PAGE:
# Missouri Flooding



## paris'mom (Jul 14, 2004)

I saw on the news that there are many places flooded. One of them is Missouri, and particularly rural places in MO. 

That made me think of the puppy mills in that state. I hope #1 they dogs didn't die a horrible death of drowning in a locked cage while their humans escaped the flood, and #2 the flood didn't reach them.

I'm praying there are rescue organizations that are looking into this matter... i have searched online but didn't see any news about puppy mills and their death related to this flood.

We all know what these animals mean to the puppy mills, just $, not souls. I can't see the mill operators risking their own lives for these "livestock"... :bysmilie: :bysmilie: 

Has anyone heard anything related to the puppy mills and this flood???


----------



## lauraragdolls (Dec 10, 2005)

No - I live in Missouri and I haven't heard anything about any breeders being flooded out. I'll keep my eyes and ears open.


----------



## lacey (Oct 17, 2005)

I also live in rural Missouri and have not heard anything.


----------



## paris'mom (Jul 14, 2004)

Ok. no news is good news, perhaps?

Keeping my fingers crossed that no dogs met their maker in this horrible manner.

Although it can be said they are living in heck right now... :bysmilie:


----------



## Cheri (Jan 7, 2008)

LOL..."living in heck right now"...

anyway, I was thinking how sad it was, and then a thought occured to me...they're not going to advertise that they lost all their dogs to a flood because they'd probably get in a heap of trouble (one would think anywya!). They're going to heck anyway if you ask me (the 'breeders', not the dogs).
~~Cheri~~


----------

PROVIDED DATA:
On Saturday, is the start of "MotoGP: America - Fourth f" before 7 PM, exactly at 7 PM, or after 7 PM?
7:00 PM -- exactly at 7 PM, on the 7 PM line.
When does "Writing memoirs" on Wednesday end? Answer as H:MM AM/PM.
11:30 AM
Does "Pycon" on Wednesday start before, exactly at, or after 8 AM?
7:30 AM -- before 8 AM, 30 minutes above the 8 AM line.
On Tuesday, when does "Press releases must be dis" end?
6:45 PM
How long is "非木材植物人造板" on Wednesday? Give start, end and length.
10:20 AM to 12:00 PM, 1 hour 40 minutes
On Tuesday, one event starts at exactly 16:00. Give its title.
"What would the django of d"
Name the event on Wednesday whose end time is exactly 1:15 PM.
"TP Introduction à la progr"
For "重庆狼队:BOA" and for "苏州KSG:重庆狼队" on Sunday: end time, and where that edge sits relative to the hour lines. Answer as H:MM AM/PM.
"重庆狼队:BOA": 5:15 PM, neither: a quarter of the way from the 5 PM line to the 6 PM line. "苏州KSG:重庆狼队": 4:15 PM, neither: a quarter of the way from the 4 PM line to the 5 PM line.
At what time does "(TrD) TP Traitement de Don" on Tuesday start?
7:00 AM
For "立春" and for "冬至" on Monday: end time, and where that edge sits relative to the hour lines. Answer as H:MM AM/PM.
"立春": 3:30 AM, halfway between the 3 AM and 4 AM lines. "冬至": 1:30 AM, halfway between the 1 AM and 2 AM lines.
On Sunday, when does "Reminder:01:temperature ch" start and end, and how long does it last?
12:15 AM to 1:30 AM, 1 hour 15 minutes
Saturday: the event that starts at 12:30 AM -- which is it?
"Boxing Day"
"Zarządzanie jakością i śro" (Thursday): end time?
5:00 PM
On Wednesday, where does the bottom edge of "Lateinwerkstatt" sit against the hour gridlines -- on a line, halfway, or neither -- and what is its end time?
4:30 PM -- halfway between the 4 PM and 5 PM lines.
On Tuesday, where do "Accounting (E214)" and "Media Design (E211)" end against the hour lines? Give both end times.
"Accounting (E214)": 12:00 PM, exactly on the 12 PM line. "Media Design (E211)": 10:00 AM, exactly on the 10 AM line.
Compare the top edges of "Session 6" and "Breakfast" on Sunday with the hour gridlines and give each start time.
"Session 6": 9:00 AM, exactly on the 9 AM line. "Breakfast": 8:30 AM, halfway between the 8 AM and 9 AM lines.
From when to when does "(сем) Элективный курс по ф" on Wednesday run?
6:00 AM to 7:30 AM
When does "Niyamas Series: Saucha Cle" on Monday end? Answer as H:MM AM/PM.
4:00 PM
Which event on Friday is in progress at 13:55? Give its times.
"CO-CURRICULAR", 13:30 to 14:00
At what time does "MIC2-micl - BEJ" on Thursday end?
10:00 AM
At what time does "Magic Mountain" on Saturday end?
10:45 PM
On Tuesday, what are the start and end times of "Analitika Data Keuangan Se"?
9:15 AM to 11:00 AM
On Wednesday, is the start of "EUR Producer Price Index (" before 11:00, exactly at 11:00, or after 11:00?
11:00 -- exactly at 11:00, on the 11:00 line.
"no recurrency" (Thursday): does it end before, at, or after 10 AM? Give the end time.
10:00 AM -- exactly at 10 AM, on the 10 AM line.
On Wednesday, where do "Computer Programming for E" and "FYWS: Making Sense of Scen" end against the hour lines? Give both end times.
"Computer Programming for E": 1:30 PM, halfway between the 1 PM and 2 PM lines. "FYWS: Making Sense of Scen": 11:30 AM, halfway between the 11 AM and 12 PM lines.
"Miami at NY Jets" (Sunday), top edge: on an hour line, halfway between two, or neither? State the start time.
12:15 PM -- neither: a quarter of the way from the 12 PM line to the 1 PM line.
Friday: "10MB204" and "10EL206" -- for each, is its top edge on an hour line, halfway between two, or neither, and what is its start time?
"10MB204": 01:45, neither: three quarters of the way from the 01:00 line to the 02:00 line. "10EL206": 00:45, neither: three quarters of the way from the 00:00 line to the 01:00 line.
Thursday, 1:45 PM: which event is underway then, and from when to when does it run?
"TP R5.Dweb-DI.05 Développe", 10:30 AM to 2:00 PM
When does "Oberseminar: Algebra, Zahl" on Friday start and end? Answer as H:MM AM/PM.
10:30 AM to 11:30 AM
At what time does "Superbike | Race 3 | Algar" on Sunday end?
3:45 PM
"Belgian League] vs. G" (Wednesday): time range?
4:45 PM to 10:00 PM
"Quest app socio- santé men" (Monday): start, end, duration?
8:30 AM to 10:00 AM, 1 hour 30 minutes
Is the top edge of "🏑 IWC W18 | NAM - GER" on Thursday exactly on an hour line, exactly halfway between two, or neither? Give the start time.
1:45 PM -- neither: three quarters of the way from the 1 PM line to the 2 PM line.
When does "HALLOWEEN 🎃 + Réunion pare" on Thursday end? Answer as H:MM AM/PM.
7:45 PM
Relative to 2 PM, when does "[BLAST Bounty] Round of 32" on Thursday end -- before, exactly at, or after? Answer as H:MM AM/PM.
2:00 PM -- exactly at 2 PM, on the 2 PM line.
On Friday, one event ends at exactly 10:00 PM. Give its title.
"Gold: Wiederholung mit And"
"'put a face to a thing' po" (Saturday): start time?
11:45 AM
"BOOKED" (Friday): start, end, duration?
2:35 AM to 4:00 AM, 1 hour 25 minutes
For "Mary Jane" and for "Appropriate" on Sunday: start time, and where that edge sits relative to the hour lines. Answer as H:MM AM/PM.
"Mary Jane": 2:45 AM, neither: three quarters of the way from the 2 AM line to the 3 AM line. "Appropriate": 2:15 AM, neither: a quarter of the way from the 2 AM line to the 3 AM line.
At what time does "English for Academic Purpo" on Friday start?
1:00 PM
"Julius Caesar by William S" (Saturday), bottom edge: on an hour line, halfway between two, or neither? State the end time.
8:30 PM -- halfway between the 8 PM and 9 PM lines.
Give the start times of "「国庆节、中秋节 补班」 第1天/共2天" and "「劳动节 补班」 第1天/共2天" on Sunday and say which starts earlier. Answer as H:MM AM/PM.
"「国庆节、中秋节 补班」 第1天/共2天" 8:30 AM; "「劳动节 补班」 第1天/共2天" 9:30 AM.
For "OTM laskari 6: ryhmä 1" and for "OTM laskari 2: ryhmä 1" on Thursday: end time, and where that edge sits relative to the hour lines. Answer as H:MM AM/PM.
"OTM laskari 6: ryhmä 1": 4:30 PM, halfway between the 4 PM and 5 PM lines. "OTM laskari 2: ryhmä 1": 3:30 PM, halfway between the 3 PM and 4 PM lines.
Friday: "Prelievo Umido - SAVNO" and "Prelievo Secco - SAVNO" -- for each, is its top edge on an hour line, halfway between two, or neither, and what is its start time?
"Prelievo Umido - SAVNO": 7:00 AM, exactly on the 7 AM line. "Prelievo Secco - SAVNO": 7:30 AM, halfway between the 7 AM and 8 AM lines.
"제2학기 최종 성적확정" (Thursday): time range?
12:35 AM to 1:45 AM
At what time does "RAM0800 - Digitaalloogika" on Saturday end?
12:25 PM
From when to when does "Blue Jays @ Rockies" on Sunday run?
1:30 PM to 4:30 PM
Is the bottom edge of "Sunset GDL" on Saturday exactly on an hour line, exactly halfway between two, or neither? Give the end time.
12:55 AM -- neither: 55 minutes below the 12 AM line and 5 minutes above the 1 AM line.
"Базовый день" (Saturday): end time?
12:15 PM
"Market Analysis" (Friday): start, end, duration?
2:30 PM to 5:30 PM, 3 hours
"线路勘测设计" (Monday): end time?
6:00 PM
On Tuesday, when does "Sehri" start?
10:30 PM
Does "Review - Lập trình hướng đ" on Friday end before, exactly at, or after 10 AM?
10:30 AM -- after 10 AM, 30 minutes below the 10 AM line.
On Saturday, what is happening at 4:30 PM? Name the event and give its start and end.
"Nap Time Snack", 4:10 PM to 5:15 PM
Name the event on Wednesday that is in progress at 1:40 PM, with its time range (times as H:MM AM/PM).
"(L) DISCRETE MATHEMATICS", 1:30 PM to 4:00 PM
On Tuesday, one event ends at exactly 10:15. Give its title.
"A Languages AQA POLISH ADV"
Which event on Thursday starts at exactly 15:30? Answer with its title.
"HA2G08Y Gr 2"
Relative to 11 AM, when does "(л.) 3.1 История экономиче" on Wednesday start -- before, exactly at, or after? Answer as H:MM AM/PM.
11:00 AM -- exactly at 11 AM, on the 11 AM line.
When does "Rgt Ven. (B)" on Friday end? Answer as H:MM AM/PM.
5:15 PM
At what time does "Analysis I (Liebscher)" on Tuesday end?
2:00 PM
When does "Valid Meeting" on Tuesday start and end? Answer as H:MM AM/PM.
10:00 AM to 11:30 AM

LIST OF TASKS:
a. Answer these questions about the Missouri flooding thread, one per line, marking each answer with its number:
(i) Which state does lauraragdolls say they live in?
(ii) What kind of area in Missouri does lacey say they live in?
(iii) According to Cheri, why won't the operators advertise losing all their dogs to a flood?
b. Update the Missouri flooding thread from "I'm praying there" up to and including "and this flood???", changing "rescue organizations" to "animal shelters".
c. Rewrite the paragraph of the Missouri flooding thread that begins "anyway, I was thinking how sad it was" in a shorter form, keeping its main facts.

RESULTS:
a.
(i) Missouri.
(ii) Rural Missouri.
(iii) Because they'd probably get in a heap of trouble.

b.
I'm praying there are animal shelters that are looking into this matter... i have searched online but didn't see any news about puppy mills and their death related to this flood.

We all know what these animals mean to the puppy mills, just $, not souls. I can't see the mill operators risking their own lives for these "livestock"... :bysmilie: :bysmilie: 

Has anyone heard anything related to the puppy mills and this flood???

c. I thought it was sad, but then realized they won't advertise losing all their dogs to a flood, since they'd probably get in a heap of trouble. Either way, the 'breeders', not the dogs, are going to heck.